According to Jersey Electricity’s recently published annual report, the Moulin à Vent solar farm in St Clement had “materially outperformed expectations” since coming into operation. 

JE said the 4.3MWp site had exceeded initial forecasts “by 25–30% to date”, which it attributed to the layout of the site, “improved panel efficiencies and favourable weather conditions”. 

The company described the project as “a significant milestone” and “an important step towards energy independence”. 

The firm’s chief executive Chris Ambler said: “With new projects delivering locally-generated power to the grid for the whole community, solar is becoming increasingly affordable, stable and complementary to our imported power from France.” 

The project forms part of JE’s wider ‘Solar 5000’ strategy, which aims to generate enough solar energy to power the equivalent of 5,000 homes by 2030. 

Installing two more ground-mounted solar farms in St John and St Mary would add a further 6.6MWp of capacity, the utility estimated.

Mr Ambler said that JE’s existing strategy to “import competitively priced low-carbon power from nuclear and certified hydro-electric sources while diversifying our energy mix with locally sourced renewable power continues to serve the Island well”.

“It has resulted in a market-leading average carbon intensity of distributed energy, and highlights a major advantage of electricity as the Island’s predominant energy source,” he continued, adding that the company was also “proud to have successfully sheltered [customers] from significant [price] increases over recent years, when European wholesale markets have spiked upwards. While prices elsewhere have eased, electricity is still substantially cheaper in Jersey than in many countries in Europe.”
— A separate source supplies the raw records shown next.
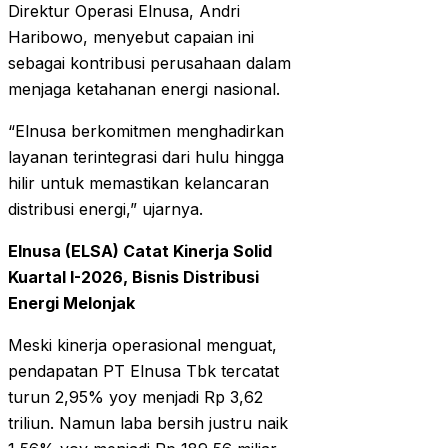
Direktur Operasi Elnusa, Andri
Haribowo, menyebut capaian ini
sebagai kontribusi perusahaan dalam
menjaga ketahanan energi nasional.
“Elnusa berkomitmen menghadirkan
layanan terintegrasi dari hulu hingga
hilir untuk memastikan kelancaran
distribusi energi,” ujarnya.
Elnusa (ELSA) Catat Kinerja Solid
Kuartal I-2026, Bisnis Distribusi
Energi Melonjak
Meski kinerja operasional menguat,
pendapatan PT Elnusa Tbk tercatat
turun 2,95% yoy menjadi Rp 3,62
triliun. Namun laba bersih justru naik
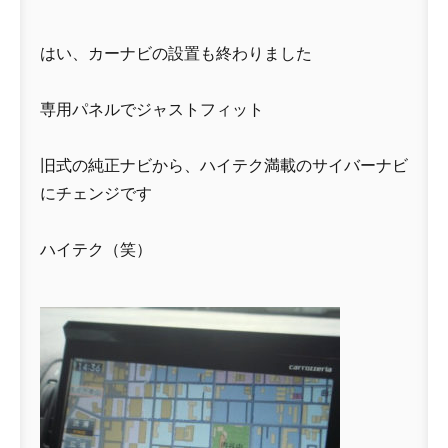
はい、カーナビの設置も終わりました
専用パネルでジャストフィット
旧式の純正ナビから、ハイテク満載のサイバーナビ
にチェンジです
ハイテク（笑）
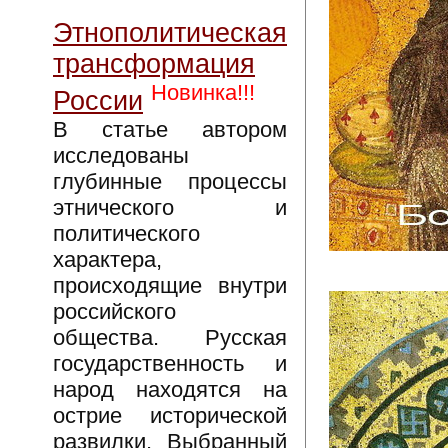
Этнополитическая
трансформация
Новинка!!!
России
В статье автором
исследованы
глубинные процессы
этнического и
политического
характера,
происходящие внутри
российского
общества. Русская
государственность и
народ находятся на
острие исторической
развилки. Выбранный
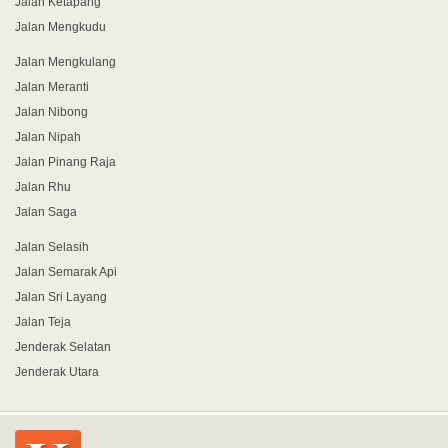
Jalan Ketapang
Jalan Mengkudu
Jalan Mengkulang
Jalan Meranti
Jalan Nibong
Jalan Nipah
Jalan Pinang Raja
Jalan Rhu
Jalan Saga
Jalan Selasih
Jalan Semarak Api
Jalan Sri Layang
Jalan Teja
Jenderak Selatan
Jenderak Utara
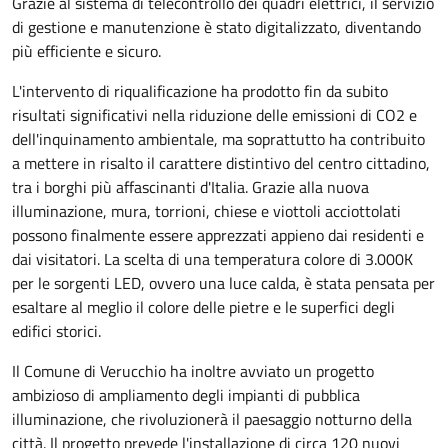
Grazie al sistema di telecontrollo dei quadri elettrici, il servizio
di gestione e manutenzione è stato digitalizzato, diventando
più efficiente e sicuro.
L'intervento di riqualificazione ha prodotto fin da subito
risultati significativi nella riduzione delle emissioni di CO2 e
dell'inquinamento ambientale, ma soprattutto ha contribuito
a mettere in risalto il carattere distintivo del centro cittadino,
tra i borghi più affascinanti d'Italia. Grazie alla nuova
illuminazione, mura, torrioni, chiese e viottoli acciottolati
possono finalmente essere apprezzati appieno dai residenti e
dai visitatori. La scelta di una temperatura colore di 3.000K
per le sorgenti LED, ovvero una luce calda, è stata pensata per
esaltare al meglio il colore delle pietre e le superfici degli
edifici storici.
Il Comune di Verucchio ha inoltre avviato un progetto
ambizioso di ampliamento degli impianti di pubblica
illuminazione, che rivoluzionerà il paesaggio notturno della
città. Il progetto prevede l'installazione di circa 120 nuovi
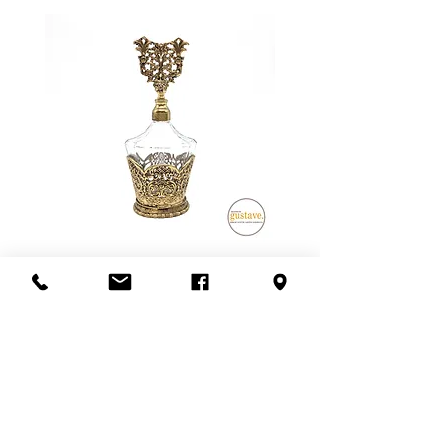
Le frais de livraison indiqué peut
donc être supérieur OU inférieur au
montant final lors de l'achat.
**SVP nous contacter avant de
confirmer l'achat pour que nous
vous donnions une idée juste du
frais de livraison**
Possibilité de venir récupérer en
magasin aussi! :)
Flacon de parfum en filigrane
doré | Motif de roses
Add to Cart
S'abonner à l'infolettre
Confidentialité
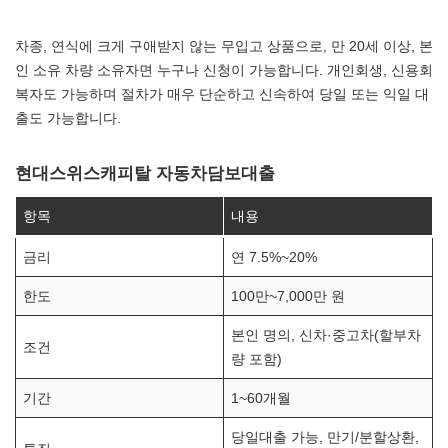
차종, 연식에 크게 구애받지 않는 무입고 상품으로, 만 20세 이상, 본
인 소유 차량 소유자면 누구나 신청이 가능합니다. 개인회생, 신용회
복자도 가능하며 절차가 매우 단순하고 신속하여 당일 또는 익일 대
출도 가능합니다.
현대스위스캐피탈 자동차담보대출
항목
내용
금리
연 7.5%~20%
한도
100만~7,000만 원
본인 명의, 신차·중고차(할부차
조건
량 포함)
기간
1~60개월
당일대출 가능, 만기/분할상환,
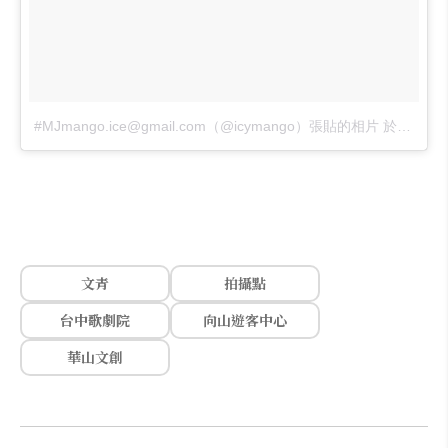
#MJmango.ice@gmail.com（@icymango）張貼的相片
於
2016 
文青
拍攝點
台中歌劇院
向山遊客中心
華山文創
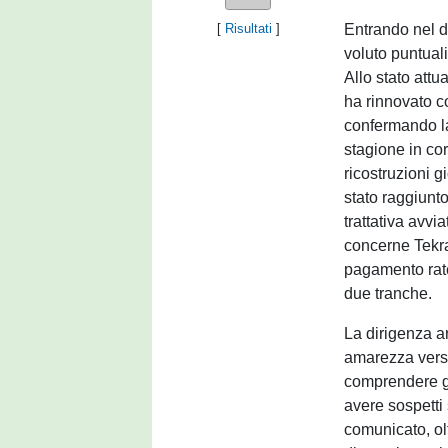
Entrando nel de
[
Risultati
]
voluto puntuali
Allo stato attu
ha rinnovato c
confermando l
stagione in co
ricostruzioni g
stato raggiunt
trattativa avvi
concerne Tekra
pagamento rate
due tranche.
La dirigenza a
amarezza verso
comprendere gli
avere sospetti 
comunicato, olt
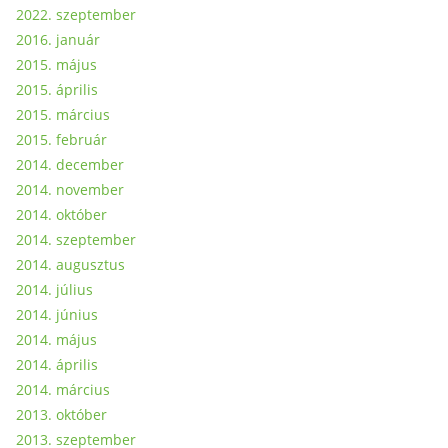
2022. szeptember
2016. január
2015. május
2015. április
2015. március
2015. február
2014. december
2014. november
2014. október
2014. szeptember
2014. augusztus
2014. július
2014. június
2014. május
2014. április
2014. március
2013. október
2013. szeptember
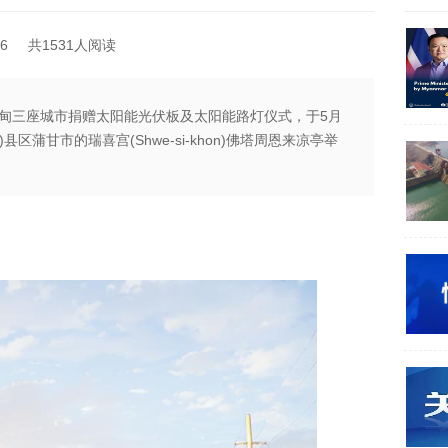
6
共1531人阅读
甸三座城市捐赠太阳能光伏板及太阳能路灯仪式，于5月
U)县区蒲甘市的瑞喜宫(Shwe-si-khon)佛塔周恩来凉亭举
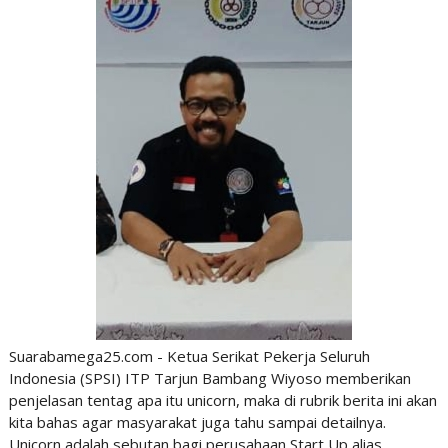
Suarabamega25.com - Ketua Serikat Pekerja Seluruh
Indonesia (
SPSI) ITP Tarjun Bambang Wiyoso
memberikan
penjelasan tentag apa itu unicorn, maka di rubrik berita ini akan
kita bahas agar masyarakat juga tahu sampai detailnya.
Unicorn adalah sebutan bagi perusahaan Start Up alias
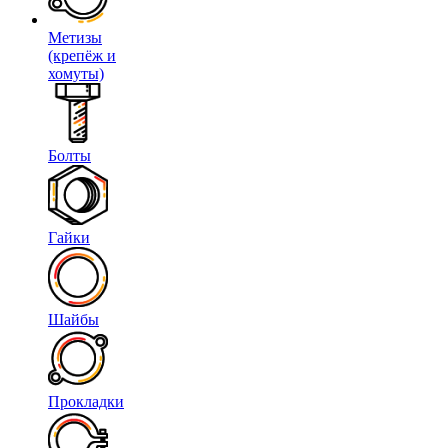
Метизы
(крепёж и
хомуты)
Болты
Гайки
Шайбы
Прокладки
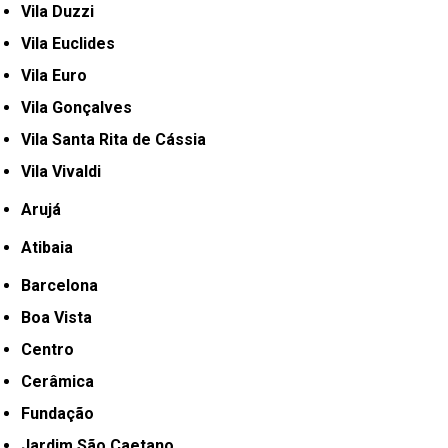
Vila Duzzi
Vila Euclides
Vila Euro
Vila Gonçalves
Vila Santa Rita de Cássia
Vila Vivaldi
Arujá
Atibaia
Barcelona
Boa Vista
Centro
Cerâmica
Fundação
Jardim São Caetano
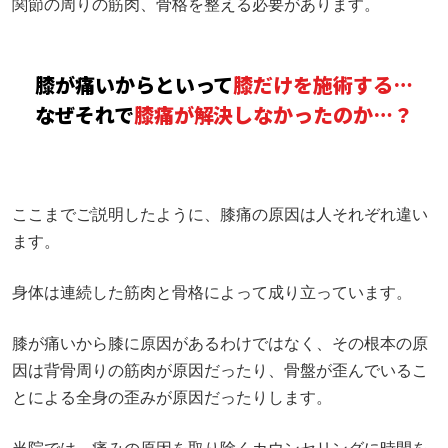
関節の周りの筋肉、骨格を整える必要があります。
膝が痛いからといって
膝だけを施術する…
なぜそれで
膝痛が解決しなかったのか…？
ここまでご説明したように、膝痛の原因は人それぞれ違い
ます。
身体は連続した筋肉と骨格によって成り立っています。
膝が痛いから膝に原因があるわけではなく、その根本の原
因は背骨周りの筋肉が原因だったり、骨盤が歪んでいるこ
とによる全身の歪みが原因だったりします。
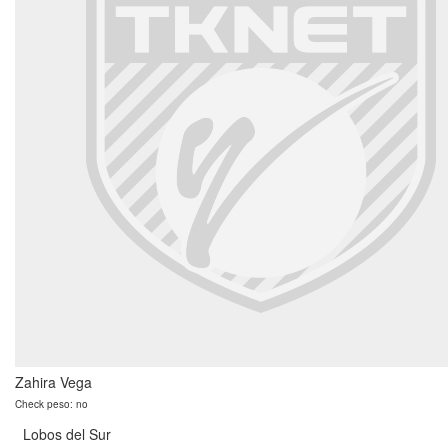
Zahira Vega
Check peso: no
Lobos del Sur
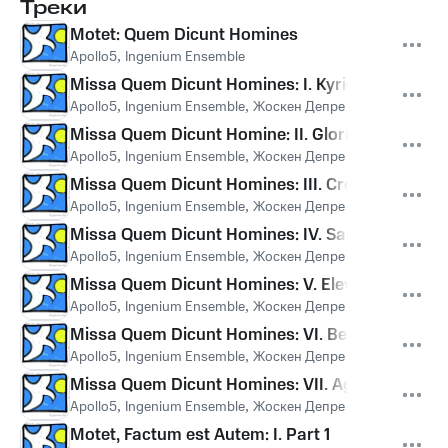
Треки
Motet: Quem Dicunt Homines
Apollo5
,
Ingenium Ensemble
Missa Quem Dicunt Homines: I. Kyrie
Apollo5
,
Ingenium Ensemble
,
Жоскен Депре
Missa Quem Dicunt Homine: II. Gloria
Apollo5
,
Ingenium Ensemble
,
Жоскен Депре
Missa Quem Dicunt Homines: III. Credo
Apollo5
,
Ingenium Ensemble
,
Жоскен Депре
Missa Quem Dicunt Homines: IV. Sanctus
Apollo5
,
Ingenium Ensemble
,
Жоскен Депре
Missa Quem Dicunt Homines: V. Elevation Motet
Apollo5
,
Ingenium Ensemble
,
Жоскен Депре
Missa Quem Dicunt Homines: VI. Benedictus
Apollo5
,
Ingenium Ensemble
,
Жоскен Депре
Missa Quem Dicunt Homines: VII. Agnus Dei
Apollo5
,
Ingenium Ensemble
,
Жоскен Депре
Motet, Factum est Autem: I. Part 1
Work is currently taking place on other ground-mounted solar developments, including at La Rue de Sorel in St John and Rue d’Olive in St Mary.

JE had also hoped to progress a development on Crown land at Belle Fontaine in St Martin.

But the utility company revealed in February that, following further research into the site’s land characteristics, agrivoltaic compatibility, feedback from stakeholders – and in “consultation with the Crown” – it had decided not to go ahead.

Nigel Jones, chair of environmental group Jersey in Transition, described the Moulin à Vent project’s initial performance as “encouraging”.

He also said that it demonstrated that the agrivoltaic model was “perfectly doable”.

“What I like about it in Jersey is that it keeps our money in the Island, because if we were importing the electricity, we would be paying the money over to EDF or somebody,” Mr Jones continued.

“Whereas this way they say they’ve used a local contractor to install them, it’s on locally-owned land, owned by a local farmer, it’s still in use for farming and the income from the electricity is staying in the Island in Jersey Electricity and these other people’s pockets – which means it’s circulating and recirculating in the local economy, rather than money being shipped off to France.”

He noted that he was in favour of both ground-mounted and rooftop solar.

JE has also had success with the latter, including developments at the Powerhouse, La Collette Power Station and Woodside Farm.

And in March, it was announced that a new partnership between JE and the government will see rooftop solar arrays installed across a range of public buildings.

Elsewhere in the report, JE highlighted growing momentum behind low-carbon heating, with demand for heat pumps reported to have reached record levels.

Mr Ambler said: “Our ‘heat pump first’ approach combined with government incentives drove strong levels of domestic fuel switches and we saw our strongest set of heat pump sales, suggesting a shift in consumer sentiment.” 

The company said commercial demand for electrification had also been particularly strong, describing the past year as “our most positive year in a decade for switches outside of the post-Covid high”. 

JE also revealed it had completed the transition of its own vehicle fleet from fossil fuels to electric “a year ahead of schedule” and around £1m under budget. 

However, the utility said some operational vehicles still relied on hydrotreated vegetable oil biofuel because “there currently [is not] a viable electric equivalent available”.

The report showed JE reported group revenue of £146.2m for the year to September 2025 – up 8% on the previous year – while profit before tax fell from £15.1m to £14.2m amid major investment in infrastructure and renewable energy projects.